The guidance was issued to domestic military installations Friday following classified guidelines that were first issued in July by then-Deputy Defense Secretary Bob Work. Friday's guidance was designed to help bases communicate with local communities about the new restrictions.
"The increase of commercial and private drones in the United States has raised our concerns with regards to safety and security of our installations," US Navy Capt. Jeff Davis told reporters at the Pentagon Monday.
Military analysts have long been concerned about the possibility of drones being used against the US for espionage purposes. Additionally, terror groups like ISIS have been able to weaponize commercially available drones, increasingly using them in combat in Iraq and Syria.
It is not clear how the military would down a drone should the need arise but the Defense Department has developed a series of countermeasures capable of bringing down drones. Some of these have been deployed to places like Syria and Iraq.
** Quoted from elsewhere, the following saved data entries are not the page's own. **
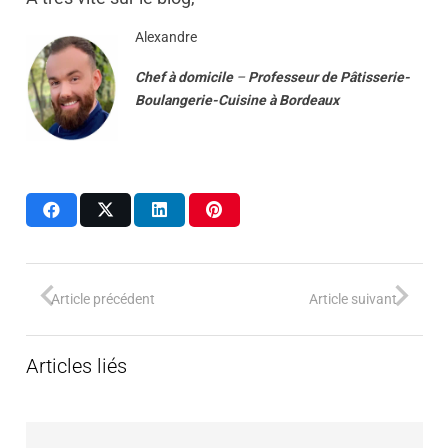
Alexandre
Chef à domicile
–
Professeur
de
Pâtisserie-
Boulangerie-Cuisine
à
Bordeaux
Article précédent
Article suivant
Articles liés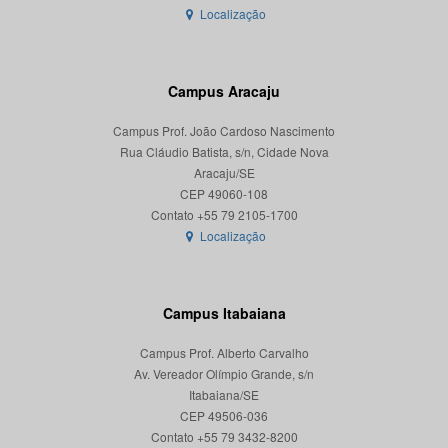
Localização
Campus Aracaju
Campus Prof. João Cardoso Nascimento
Rua Cláudio Batista, s/n, Cidade Nova
Aracaju/SE
CEP 49060-108
Localização
Campus Itabaiana
Campus Prof. Alberto Carvalho
Av. Vereador Olímpio Grande, s/n
Itabaiana/SE
CEP 49506-036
While conventional weapons could be used to shoot down a drone, other countermeasures include non-kinetic methods like the use of radio waves to disrupt drone flight.
Davis explained that drones could now be downed by the military if they are perceived to pose a threat to select military installations that are deemed particularly sensitive.
"These specific guidelines for counter UAS actions in the homeland will remain classified, but, broadly speaking, they allow us to do a range of things," he said using the military's preferred acronym for unmanned aerial systems.
Davis explained that such measures could include "incapacitating them or destroying them," while adding that "they could also be seized as well as part of investigations."
He added that the Pentagon worked closely with the Federal Aviation Administration to devise the new restrictions, and the FAA said that legal authority for the new limits was granted by the National Defense Authorization Act.
"The 2017 enacted National Defense Authorization Act gave the Departments of Defense and Energy authority to mitigate drones in specific environments and to coordinate with the FAA to safeguard the national airspace system," the FAA told CNN in a statement. "The FAA is in the process of coordinating with these agencies as the legislation requires."
But because the rules of engagement are classified, it will be incumbent upon the individual bases to explain to local communities how far away civilian drone operators must stay if they want to avoid having their drones downed by the military.
"We always have had the right of self-defense, but this I think makes it a little bit more solidified what we are able to do, and it's been completely coordinated with the FAA," Davis said.